Her depression became so bad Smith had to quit her job. She needed therapy that included a stay in a special intensive care home.
“They always told me in the house ‘you have to find a great support system and people who will lift you up, people who will be there for you whether you’re at your lowest but who you can be vulnerable with.’ ” said Smith.
That support system would include her church and her husband, Dillon, who quit his job so he could focus on Crystal’s recovery while caring for their six children, ages three to 11.
“I didn’t want to go on the road as a truck driver and come home and find out my wife was dead,” Dillion said.
With minimal income, the family was forced to live in a motel for a short time before eventually saving enough money to buy a camper.
For more than a year and a half they stayed in camps throughout Riverside County.

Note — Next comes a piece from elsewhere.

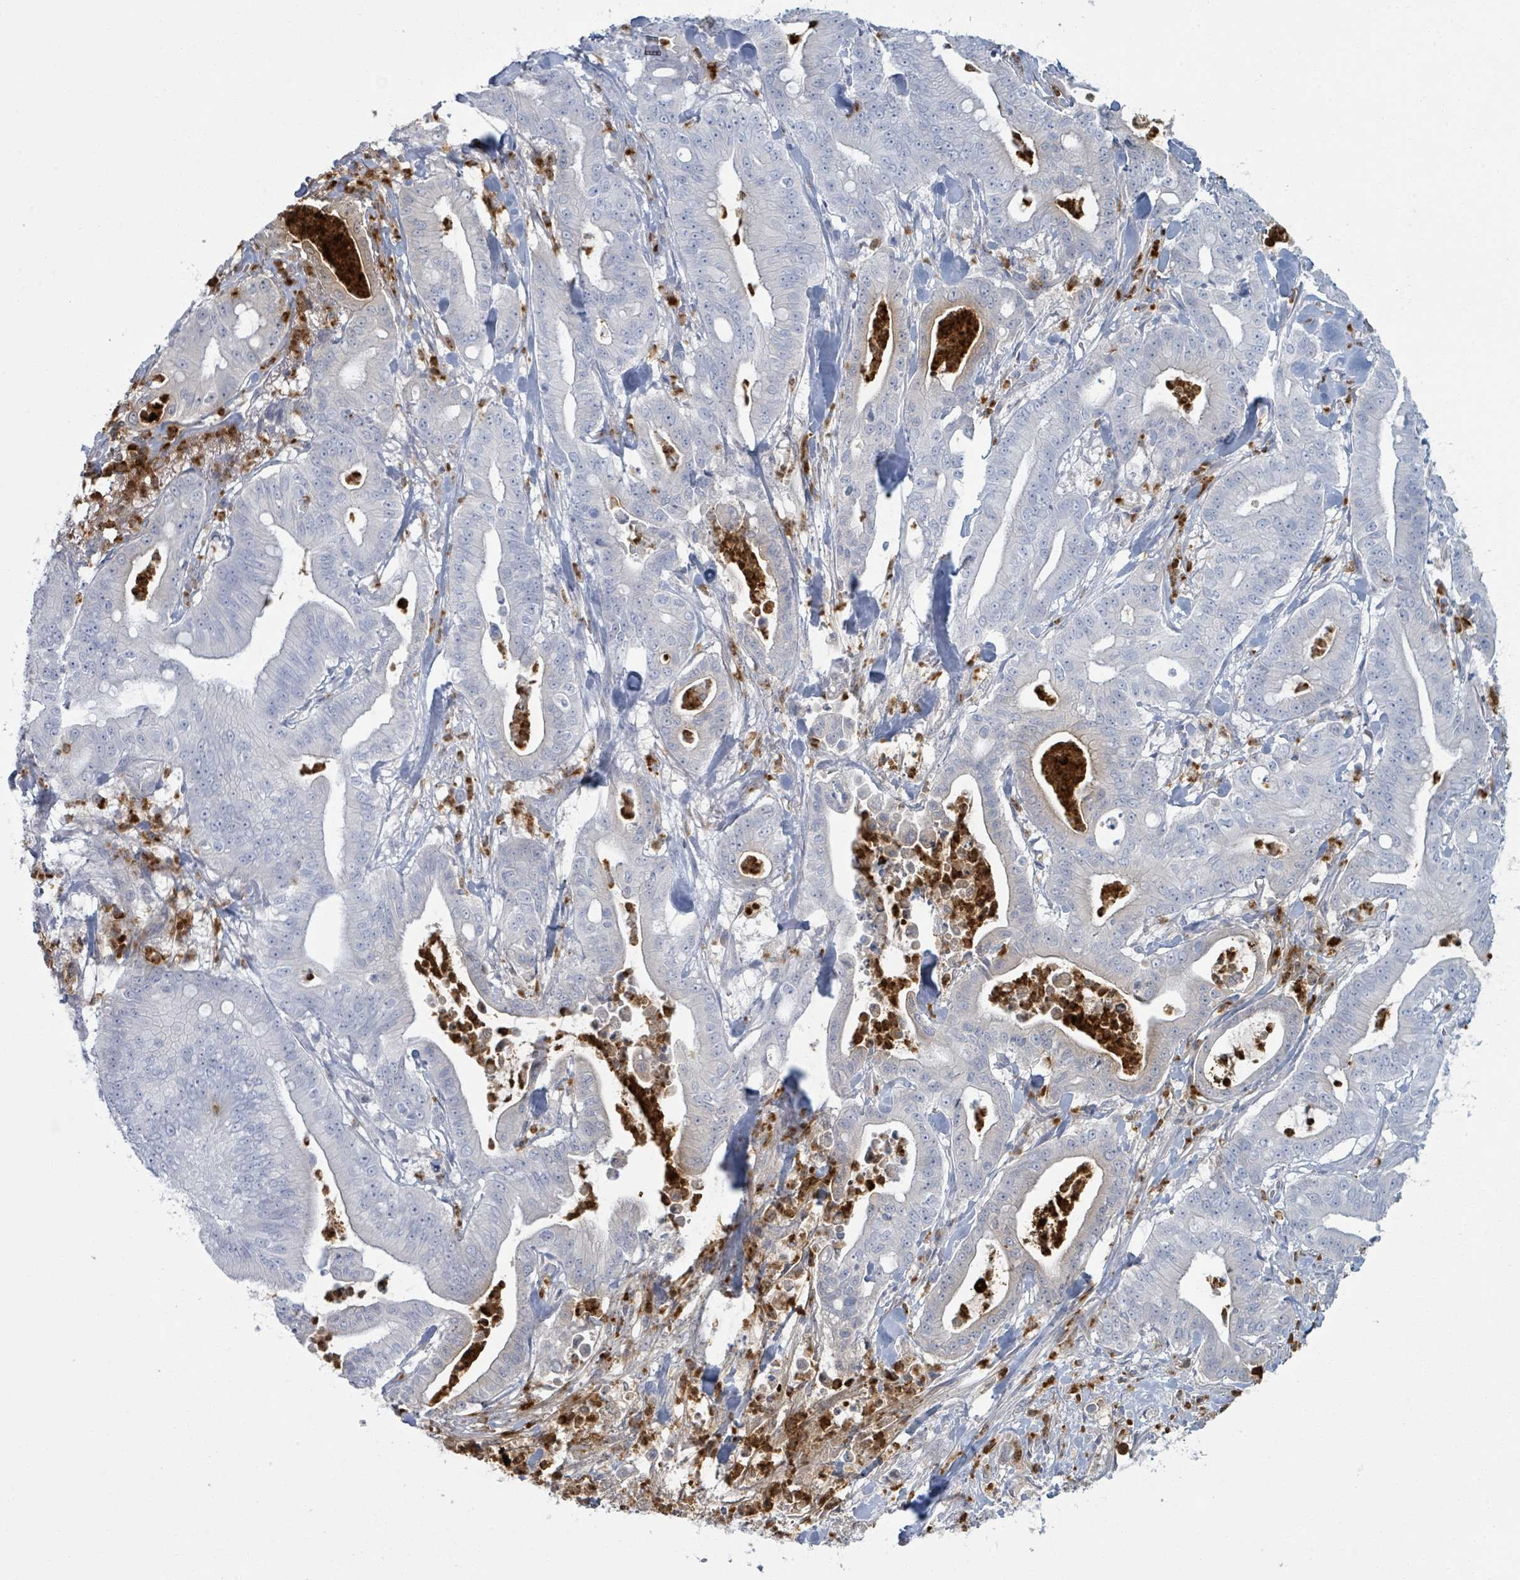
{"staining": {"intensity": "negative", "quantity": "none", "location": "none"}, "tissue": "pancreatic cancer", "cell_type": "Tumor cells", "image_type": "cancer", "snomed": [{"axis": "morphology", "description": "Adenocarcinoma, NOS"}, {"axis": "topography", "description": "Pancreas"}], "caption": "Immunohistochemistry micrograph of human pancreatic cancer stained for a protein (brown), which displays no positivity in tumor cells.", "gene": "DEFA4", "patient": {"sex": "male", "age": 71}}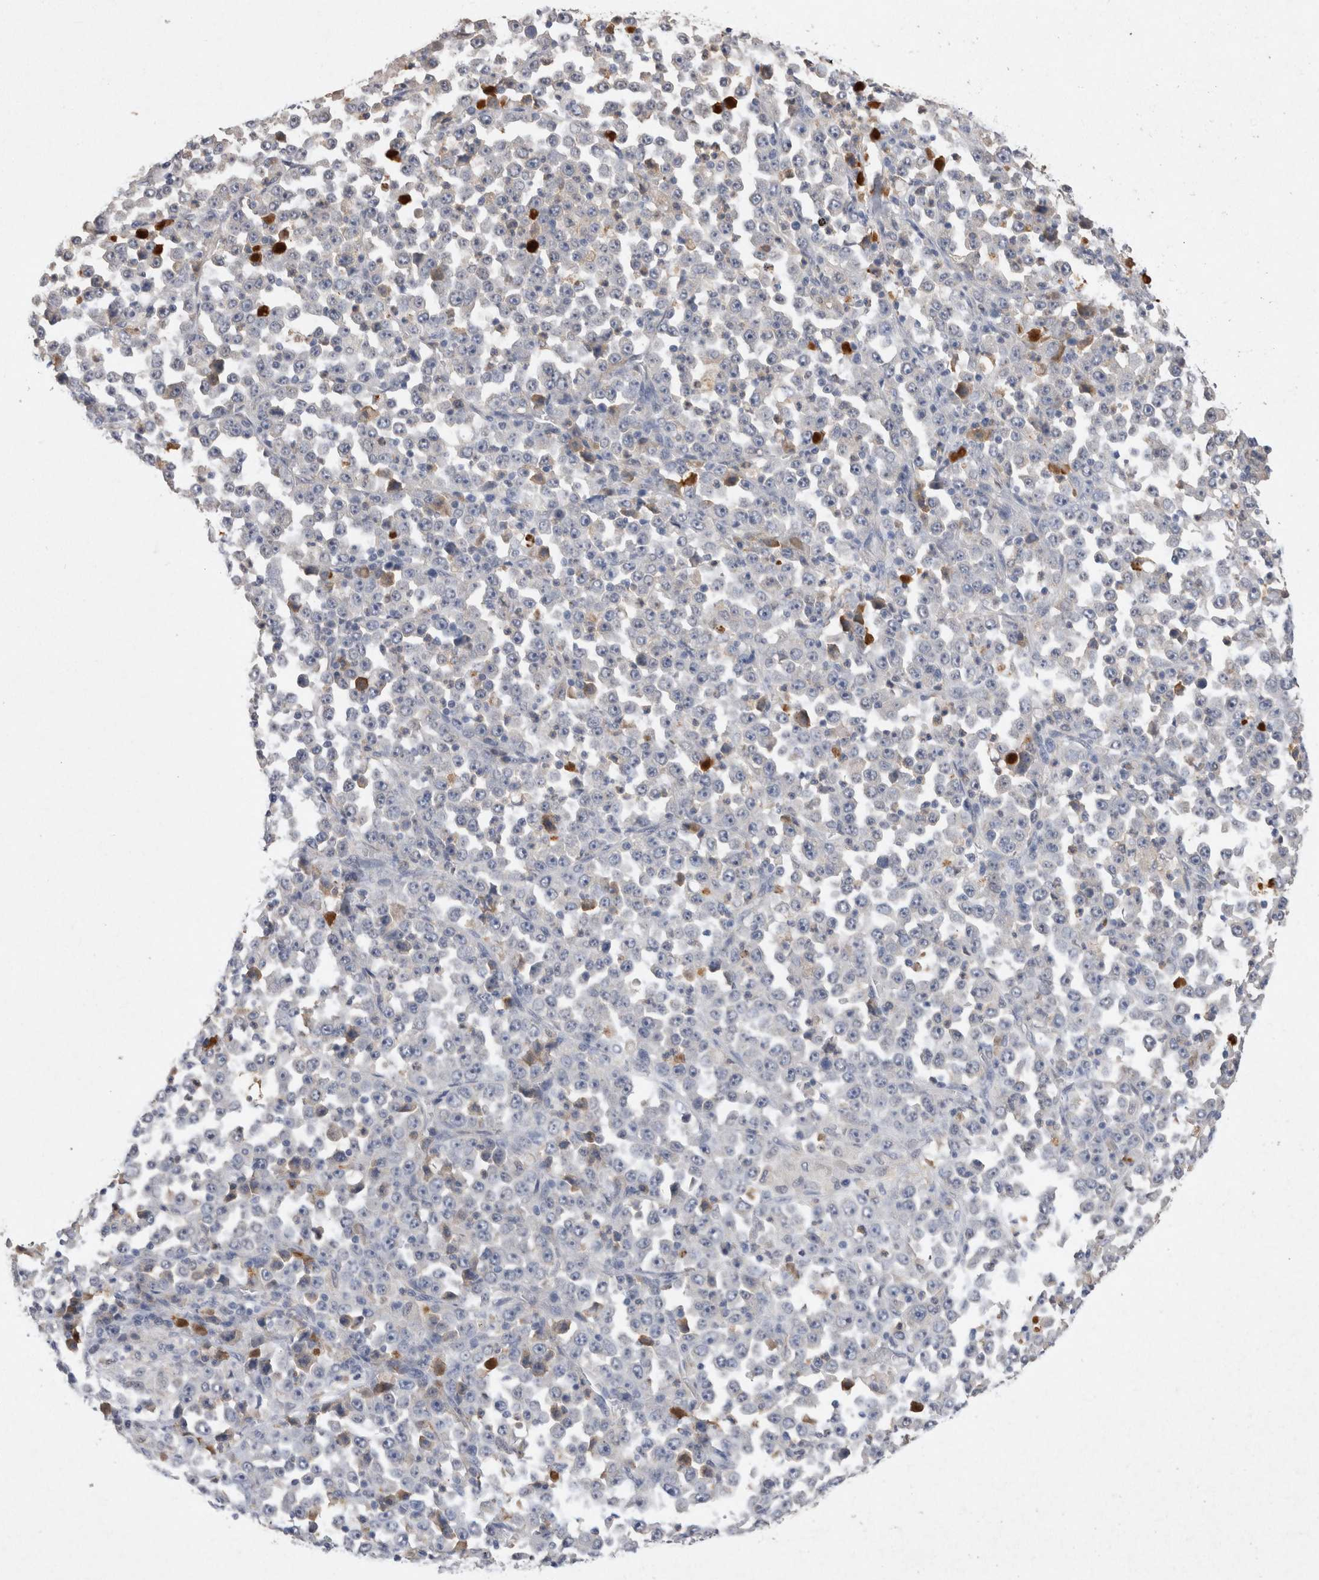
{"staining": {"intensity": "negative", "quantity": "none", "location": "none"}, "tissue": "stomach cancer", "cell_type": "Tumor cells", "image_type": "cancer", "snomed": [{"axis": "morphology", "description": "Normal tissue, NOS"}, {"axis": "morphology", "description": "Adenocarcinoma, NOS"}, {"axis": "topography", "description": "Stomach, upper"}, {"axis": "topography", "description": "Stomach"}], "caption": "Tumor cells are negative for protein expression in human stomach cancer.", "gene": "VSIG4", "patient": {"sex": "male", "age": 59}}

During that time, Dillon says therapy and medication started to make her feel better, and she even started cutting hair for the campers.
“Then one of her friends reached out and said, ‘I’m off three days a week, if you want to come into my salon suite during those three days, you’re more than welcome,'” Dillon said.
In June, Crystal and Dillon saved enough money to open Smith’s Hair Salon in Temecula.
They also started a non-profit organization called Crown of Glory Ministries.
“Helping people who are in the same situation we were in two years ago,” Dillon said.
By giving them advice on how to cope with a mental health crisis and most importantly, giving them hope that things will get better with a good support system and good therapy.
“Therapy is not quick, so take action no matter how long it takes and just don’t give up,” Crystal said.